Untuk itu menurut Ghazâlî, lapar merupakan hal yang utama dalam mengendalikan syahwat. Itulah sebabnya Rasulullah Saw menyuruh umatnya untuk memerangi syahwat dengan lapar dan haus, karena pahala dalam hal itu seperti pahala orang yang berjihad di jalan Allah, dan tiada amal yang lebih disukai Allah Ta'ala daripada lapar dan haus.[2]

Ibnu Abbas ra berkata bahwa Nabi Saw. Bersabda, "Tidaklah bisa masuk kerajaan langit, siapa yang memenuhi perutnya." Diriwayatkan oleh Abu Said Al-Khudri ra. bahwa Nabi Saw. bersabda, "Pakailah baju, minum, dan makanlah di tengah perut, karena ia adalah bagian dari kenabian."

Al-Hasan ra. berkata bahwa Rasulullah Saw. bersabda, "Yang terbaik di antara kamu kedudukannya di sisi Allah Ta'ala adalah yang paling lama laparnya dan paling lama berpikirnya, sedang yang paling dibenci Allah Ta'ala di antara kamu ialah setiap orang yang terlalu banyak tidur, terlalu banyak makan, dan terlalu banyak minum."

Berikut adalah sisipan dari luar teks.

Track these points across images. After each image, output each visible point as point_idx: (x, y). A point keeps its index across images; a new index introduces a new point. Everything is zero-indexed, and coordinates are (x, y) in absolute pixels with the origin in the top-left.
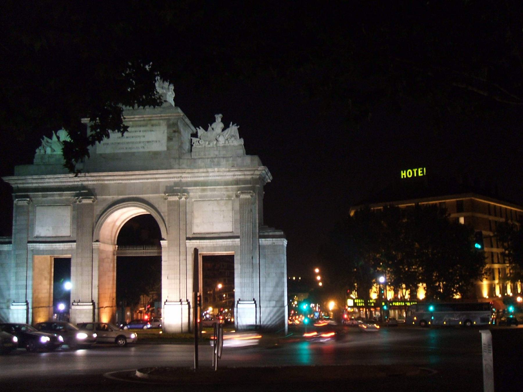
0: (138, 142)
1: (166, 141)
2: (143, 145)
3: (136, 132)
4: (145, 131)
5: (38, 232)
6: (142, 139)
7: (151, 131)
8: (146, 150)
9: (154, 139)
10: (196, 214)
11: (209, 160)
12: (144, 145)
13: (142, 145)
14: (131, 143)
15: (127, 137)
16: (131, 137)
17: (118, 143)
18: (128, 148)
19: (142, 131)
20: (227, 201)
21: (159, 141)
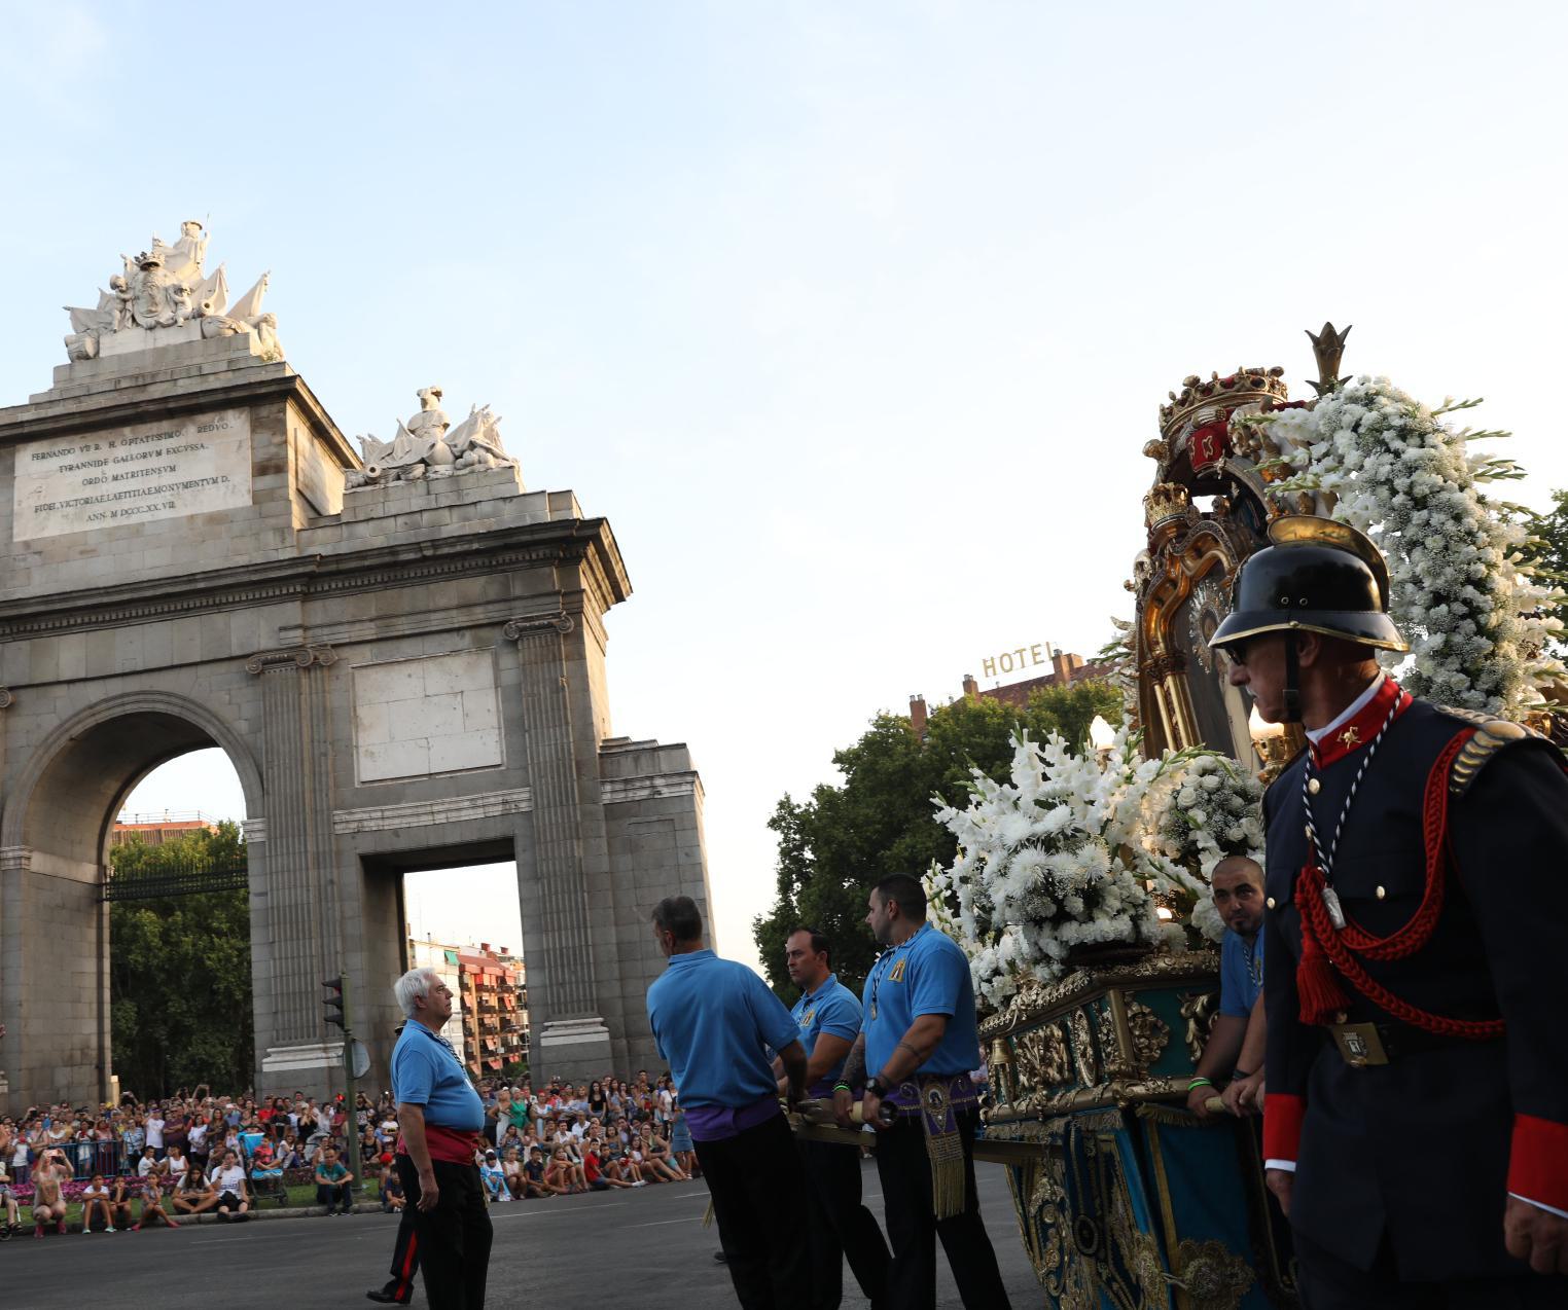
3: (144, 456)
4: (175, 451)
6: (168, 479)
7: (194, 447)
8: (182, 512)
9: (210, 473)
10: (362, 712)
11: (400, 520)
13: (167, 496)
15: (115, 478)
17: (87, 501)
18: (119, 513)
19: (164, 451)
20: (475, 657)
21: (225, 479)
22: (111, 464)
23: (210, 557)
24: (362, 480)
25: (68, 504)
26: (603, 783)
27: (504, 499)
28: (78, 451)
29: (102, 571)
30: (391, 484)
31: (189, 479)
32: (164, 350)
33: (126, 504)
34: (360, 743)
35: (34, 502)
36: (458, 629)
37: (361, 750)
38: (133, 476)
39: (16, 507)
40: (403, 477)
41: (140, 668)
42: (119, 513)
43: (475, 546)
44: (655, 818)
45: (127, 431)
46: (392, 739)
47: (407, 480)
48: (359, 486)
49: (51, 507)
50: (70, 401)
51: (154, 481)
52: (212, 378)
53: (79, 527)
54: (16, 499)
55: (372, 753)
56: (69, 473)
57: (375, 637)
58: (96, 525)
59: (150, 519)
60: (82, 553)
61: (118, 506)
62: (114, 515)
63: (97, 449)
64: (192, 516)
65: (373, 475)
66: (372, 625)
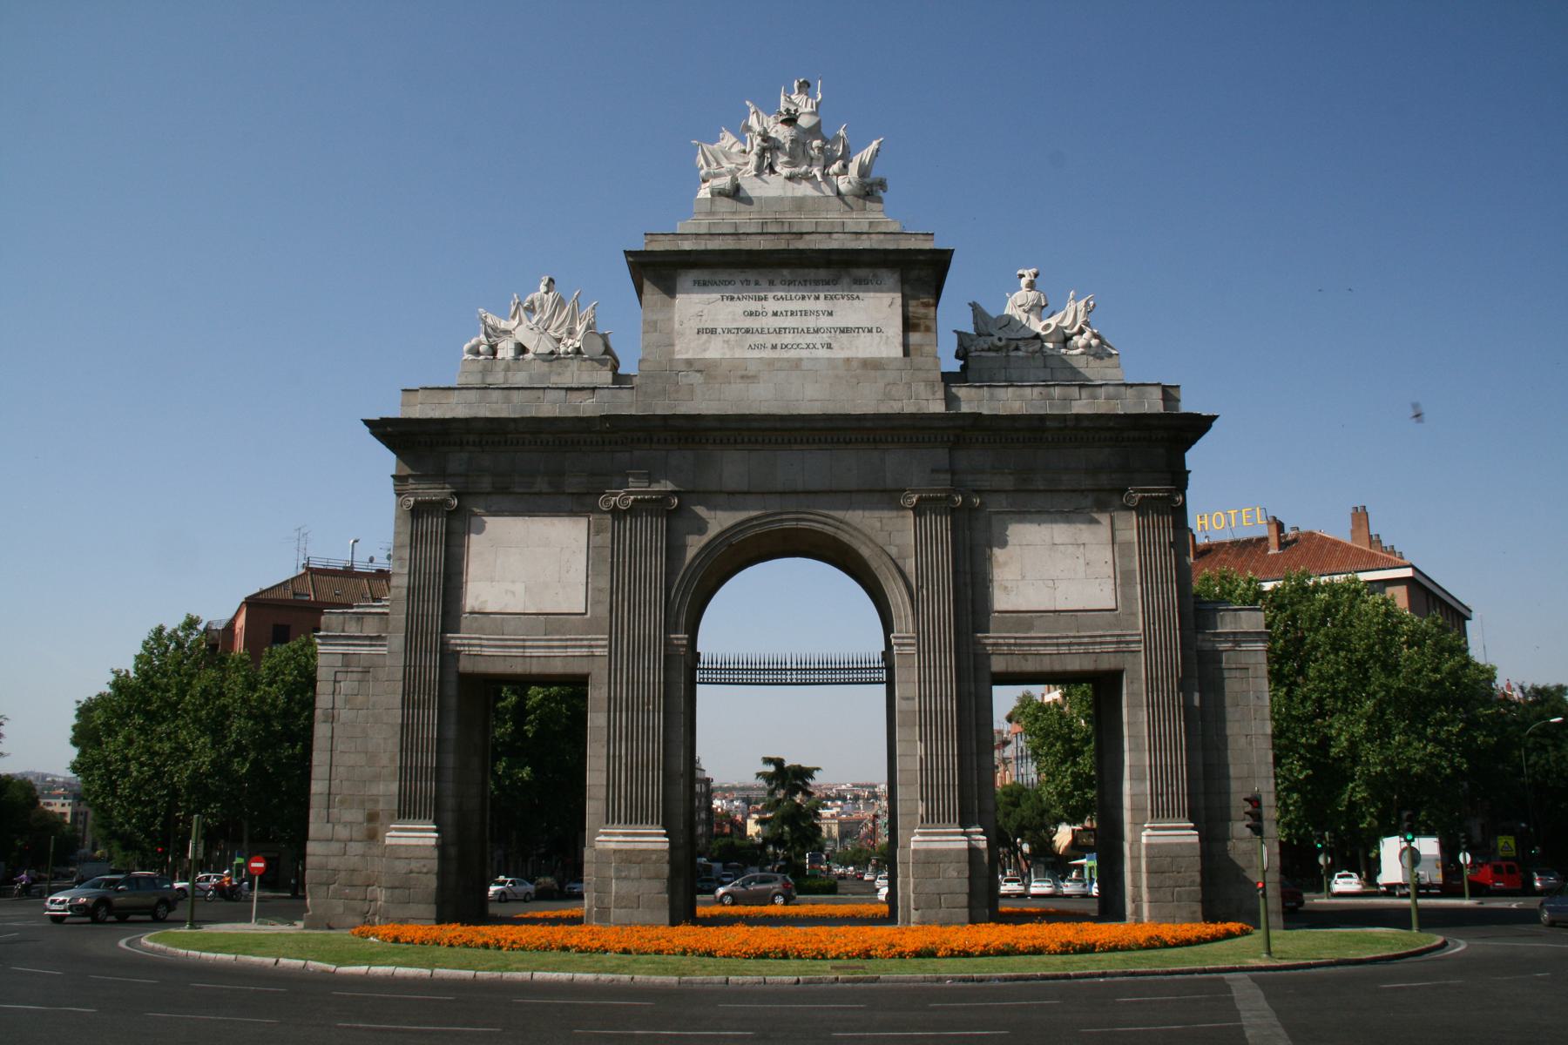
0: (812, 331)
1: (901, 329)
2: (829, 341)
5: (477, 598)
6: (825, 322)
8: (839, 353)
12: (829, 337)
13: (825, 337)
14: (787, 331)
15: (775, 314)
16: (789, 314)
17: (747, 331)
18: (779, 346)
21: (879, 330)
22: (771, 300)
23: (865, 401)
24: (986, 346)
25: (729, 331)
26: (1197, 633)
27: (1126, 385)
28: (738, 284)
29: (761, 399)
30: (1013, 354)
31: (843, 325)
32: (799, 204)
33: (788, 338)
34: (995, 578)
35: (695, 324)
36: (1083, 491)
37: (995, 584)
38: (792, 314)
39: (677, 326)
40: (1023, 348)
41: (800, 487)
42: (779, 346)
43: (1111, 424)
44: (1234, 666)
45: (786, 272)
46: (1023, 578)
47: (1027, 352)
48: (983, 350)
49: (713, 331)
50: (730, 237)
51: (811, 322)
52: (864, 237)
53: (738, 354)
54: (676, 318)
55: (1006, 588)
56: (729, 302)
57: (1011, 489)
58: (756, 354)
59: (809, 356)
60: (742, 377)
61: (774, 339)
62: (774, 347)
63: (757, 283)
64: (848, 359)
65: (1000, 344)
66: (1011, 477)
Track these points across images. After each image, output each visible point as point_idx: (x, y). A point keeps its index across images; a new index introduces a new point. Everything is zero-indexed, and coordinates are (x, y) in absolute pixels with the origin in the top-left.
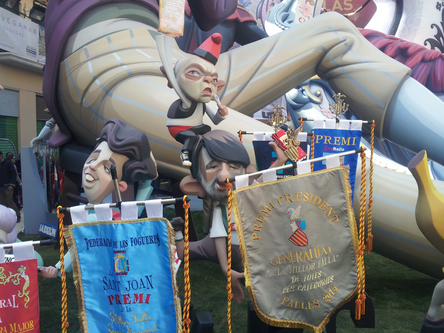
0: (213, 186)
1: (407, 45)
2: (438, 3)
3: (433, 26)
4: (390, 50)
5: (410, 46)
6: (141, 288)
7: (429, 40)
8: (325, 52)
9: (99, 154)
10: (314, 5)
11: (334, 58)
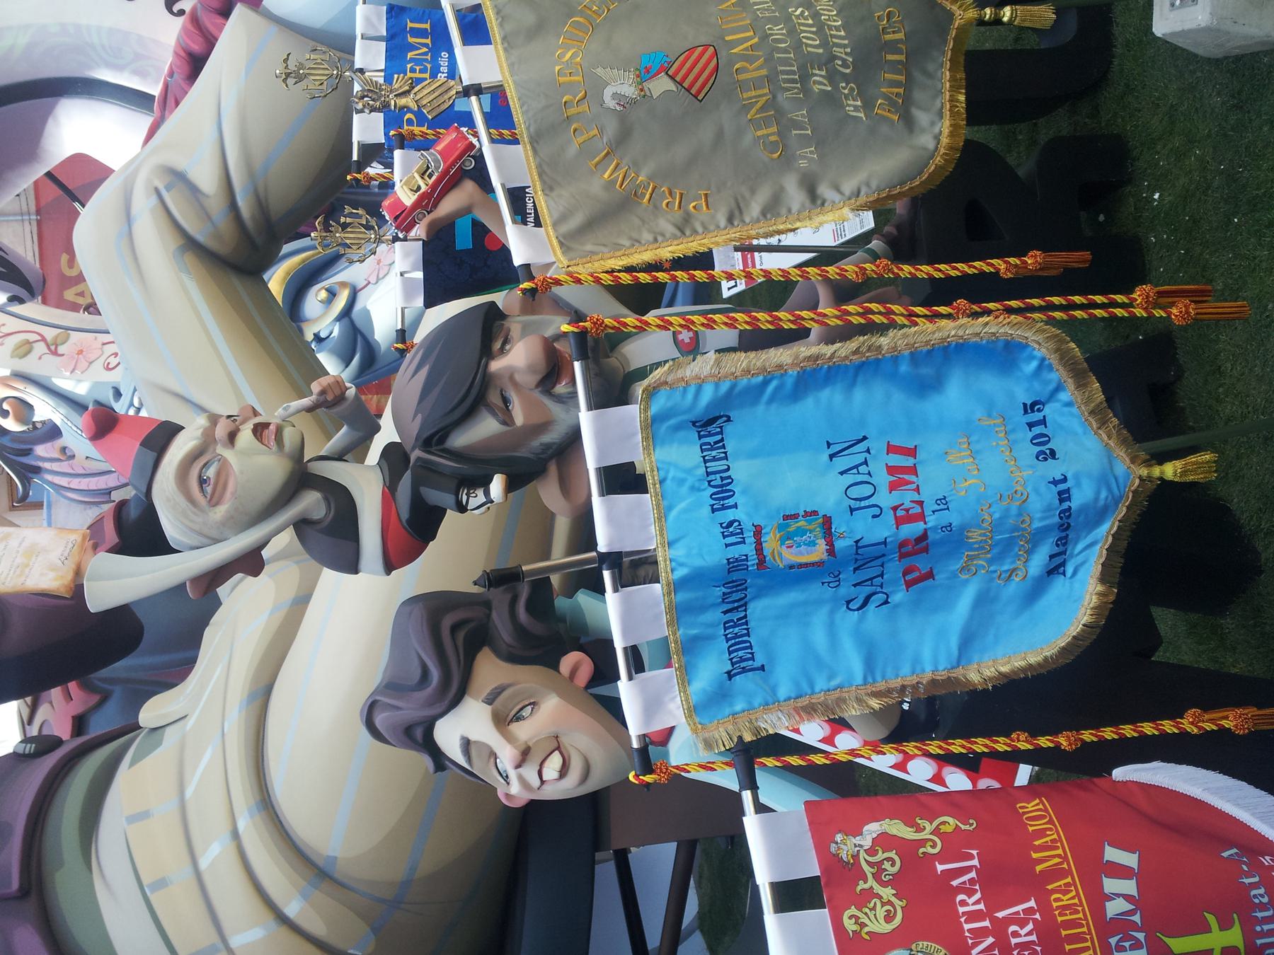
0: (564, 400)
1: (183, 58)
5: (185, 51)
6: (869, 471)
8: (190, 244)
9: (475, 742)
10: (69, 331)
11: (209, 217)
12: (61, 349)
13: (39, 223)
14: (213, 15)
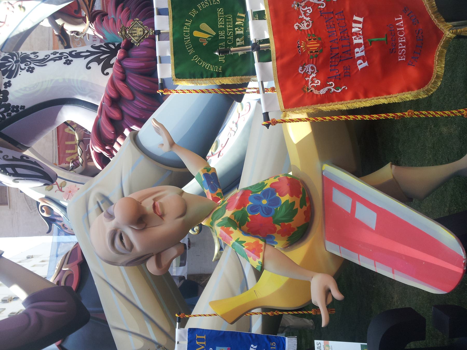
1: (108, 99)
2: (65, 63)
4: (113, 114)
5: (108, 96)
7: (103, 70)
10: (66, 181)
12: (63, 189)
14: (119, 81)
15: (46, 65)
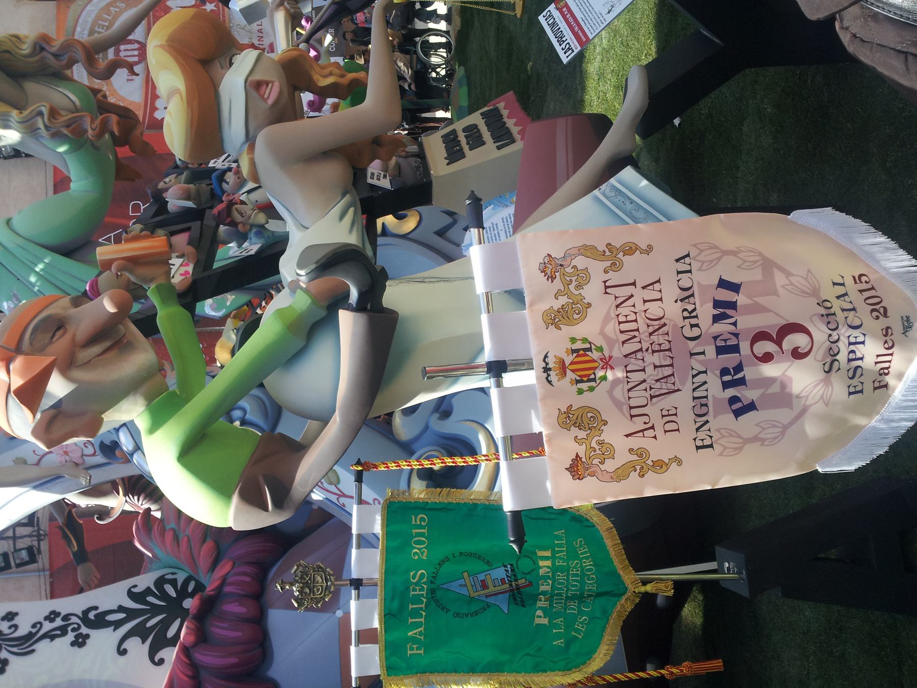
3: (121, 650)
7: (152, 657)
13: (52, 584)
15: (33, 651)
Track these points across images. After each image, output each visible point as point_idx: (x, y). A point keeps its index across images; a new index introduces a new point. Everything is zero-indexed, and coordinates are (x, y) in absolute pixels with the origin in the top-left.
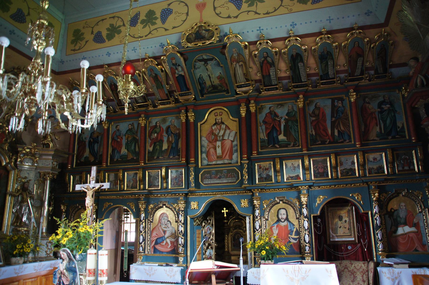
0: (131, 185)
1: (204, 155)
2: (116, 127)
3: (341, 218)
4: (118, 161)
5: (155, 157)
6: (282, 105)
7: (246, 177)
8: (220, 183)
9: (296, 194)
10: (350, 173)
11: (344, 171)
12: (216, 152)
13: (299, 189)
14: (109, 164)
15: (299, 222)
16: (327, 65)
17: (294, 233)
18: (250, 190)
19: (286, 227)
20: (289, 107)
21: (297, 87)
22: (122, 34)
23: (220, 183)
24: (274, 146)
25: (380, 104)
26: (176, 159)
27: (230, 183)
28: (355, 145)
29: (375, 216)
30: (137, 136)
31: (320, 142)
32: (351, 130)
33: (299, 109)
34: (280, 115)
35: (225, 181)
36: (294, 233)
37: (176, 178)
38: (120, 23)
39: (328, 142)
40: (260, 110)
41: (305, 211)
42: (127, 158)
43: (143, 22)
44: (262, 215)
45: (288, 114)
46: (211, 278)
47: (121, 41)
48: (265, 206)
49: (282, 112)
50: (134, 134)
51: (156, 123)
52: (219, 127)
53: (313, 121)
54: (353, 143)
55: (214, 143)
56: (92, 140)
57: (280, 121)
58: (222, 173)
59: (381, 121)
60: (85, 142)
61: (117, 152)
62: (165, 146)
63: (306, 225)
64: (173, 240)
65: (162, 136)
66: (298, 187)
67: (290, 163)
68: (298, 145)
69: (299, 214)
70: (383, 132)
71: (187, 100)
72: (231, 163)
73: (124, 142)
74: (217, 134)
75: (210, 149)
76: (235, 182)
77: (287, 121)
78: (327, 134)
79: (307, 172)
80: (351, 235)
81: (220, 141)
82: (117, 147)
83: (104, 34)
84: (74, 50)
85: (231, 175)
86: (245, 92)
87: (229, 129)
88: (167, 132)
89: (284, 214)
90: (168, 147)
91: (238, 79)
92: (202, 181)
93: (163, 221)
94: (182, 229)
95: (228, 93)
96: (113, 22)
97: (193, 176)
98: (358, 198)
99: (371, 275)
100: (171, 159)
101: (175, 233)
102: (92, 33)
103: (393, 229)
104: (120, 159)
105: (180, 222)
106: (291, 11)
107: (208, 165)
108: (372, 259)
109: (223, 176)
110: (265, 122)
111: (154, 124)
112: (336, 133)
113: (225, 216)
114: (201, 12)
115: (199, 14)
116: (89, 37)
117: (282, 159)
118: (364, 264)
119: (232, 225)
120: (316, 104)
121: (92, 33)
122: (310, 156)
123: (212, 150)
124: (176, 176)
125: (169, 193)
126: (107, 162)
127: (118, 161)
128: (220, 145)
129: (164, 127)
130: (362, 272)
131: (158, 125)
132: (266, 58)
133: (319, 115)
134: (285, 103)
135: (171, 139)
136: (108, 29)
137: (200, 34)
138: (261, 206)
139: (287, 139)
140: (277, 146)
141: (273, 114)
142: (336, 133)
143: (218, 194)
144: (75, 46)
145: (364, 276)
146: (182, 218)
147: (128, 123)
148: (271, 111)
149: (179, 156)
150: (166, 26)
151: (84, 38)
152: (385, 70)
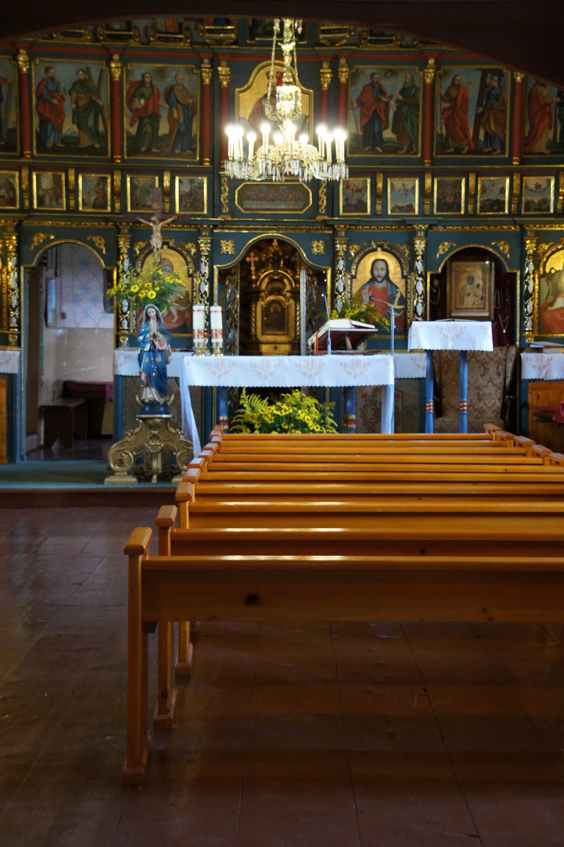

Nabi Saw. bersabda, "Sesungguhnya Allah Ta'ala membanggakan kepada para malaikat siapa yang sedikit makanannya di dunia.”

Allah berkata: “Lihatlah kepada hamba-Ku, Aku mengujinya dengan makanan dan minuman di dunia, lalu ia meninggalkannya karena aku. Saksikanlah, hai para malaikat-Ku, tidaklah ia meninggalkan suatu makanan, melainkan Aku menggantinya dengan beberapa derajat di surga."

Abu Sulaiman berkata, "Lebih baik aku tinggalkan makanan malamku daripada salat malam sampai Subuh."

Menurut Ghazâlî, seorang Syeikh berdiri di ujung soprah seraya berkata, "Hai para murid, jangan makan banyak sehingga kamu banyak minum, lalu kamu tidur banyak dan rugi banyak." Dengan rasa lapar orang dapat tekun menjalankan ibadah. Maka siapa merasa kenyang, ia pun malas dari melakukan ketaatan. Banyak makan menyebabkan banyak persiapan, seperti mencari, memasak, mencuci tangan, membersihkan makanan di gigi, dan sering masuk kamar mandi untuk buang air.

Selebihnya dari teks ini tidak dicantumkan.